Gill flukes (Dactylogyrus) and skin flukes (Gyrodactylus) are common parasites that affect fishes. Like popular community fish, they are split between livebearers and egg layers, but that’s where the similarities end.
Despite the given names, they are both likely to be found on the gills or skin and although often found in small numbers on healthy fish, large numbers can be very debilitating. Flukes are often the cause of damage that leads to bacterial secondary infections and, being microscopic, are hard to detect. Flukes are specific to fish species, hence outbreaks are usually not across the entire tank population at once. Also, a low infestation is also usually not a problem.
Fish affected with skin flukes typically have clamped fins and increased mucus covering their body, while those affected by gill flukes present for difficulty breathing. However, it is important to note that gill flukes can infest the skin and skin flukes can infest the gills too.
If done, Cytologic examination of a sample will reveal elongate flukes that have a row of hooks on their opisthaptor. These flukes cause damage to this fish at the site where their anchors (hooks) attach; they don’t actually “feed” on the fish hence are not really parasitic.

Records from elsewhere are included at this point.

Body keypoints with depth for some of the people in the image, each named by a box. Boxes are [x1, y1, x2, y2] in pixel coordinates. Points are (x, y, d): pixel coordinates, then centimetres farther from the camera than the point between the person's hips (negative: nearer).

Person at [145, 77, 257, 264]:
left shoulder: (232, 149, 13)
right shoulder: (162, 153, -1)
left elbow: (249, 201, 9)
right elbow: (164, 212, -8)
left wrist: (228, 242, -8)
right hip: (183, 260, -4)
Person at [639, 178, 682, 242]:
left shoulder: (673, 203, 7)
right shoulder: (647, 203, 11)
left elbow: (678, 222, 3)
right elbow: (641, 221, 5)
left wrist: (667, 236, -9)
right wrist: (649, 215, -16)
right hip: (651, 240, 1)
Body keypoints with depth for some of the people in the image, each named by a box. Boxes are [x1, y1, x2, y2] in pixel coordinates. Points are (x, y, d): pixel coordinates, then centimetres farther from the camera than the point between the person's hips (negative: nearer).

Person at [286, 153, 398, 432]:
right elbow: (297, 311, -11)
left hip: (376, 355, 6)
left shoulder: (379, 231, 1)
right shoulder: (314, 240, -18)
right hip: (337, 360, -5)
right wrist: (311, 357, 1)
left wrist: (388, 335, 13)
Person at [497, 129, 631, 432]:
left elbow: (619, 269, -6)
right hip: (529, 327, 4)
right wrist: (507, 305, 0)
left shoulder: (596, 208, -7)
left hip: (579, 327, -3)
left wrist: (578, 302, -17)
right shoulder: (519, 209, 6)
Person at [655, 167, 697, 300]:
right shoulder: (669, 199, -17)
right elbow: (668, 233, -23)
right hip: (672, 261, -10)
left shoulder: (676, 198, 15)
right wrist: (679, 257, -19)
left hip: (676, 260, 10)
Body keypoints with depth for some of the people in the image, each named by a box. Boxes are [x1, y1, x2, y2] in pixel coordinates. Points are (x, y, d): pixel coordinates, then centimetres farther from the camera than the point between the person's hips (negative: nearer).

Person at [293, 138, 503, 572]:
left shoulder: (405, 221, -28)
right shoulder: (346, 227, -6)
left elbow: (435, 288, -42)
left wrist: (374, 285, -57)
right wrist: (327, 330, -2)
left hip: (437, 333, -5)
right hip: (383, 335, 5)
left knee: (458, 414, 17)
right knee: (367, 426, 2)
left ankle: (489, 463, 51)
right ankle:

Flukes can be livebearers or egg producers; the livebearers can reproduce at a phenomenal rate in a closed system. Warmer temperatures and poor water quality (higher nitrogen levels, organic loads) can increase the reproductive cycles of these parasites.
Formalin, salt, organophosphates, praziquantel, mebendazole, and toltrazuril have all been used to manage monogenean fluke infestations in fish.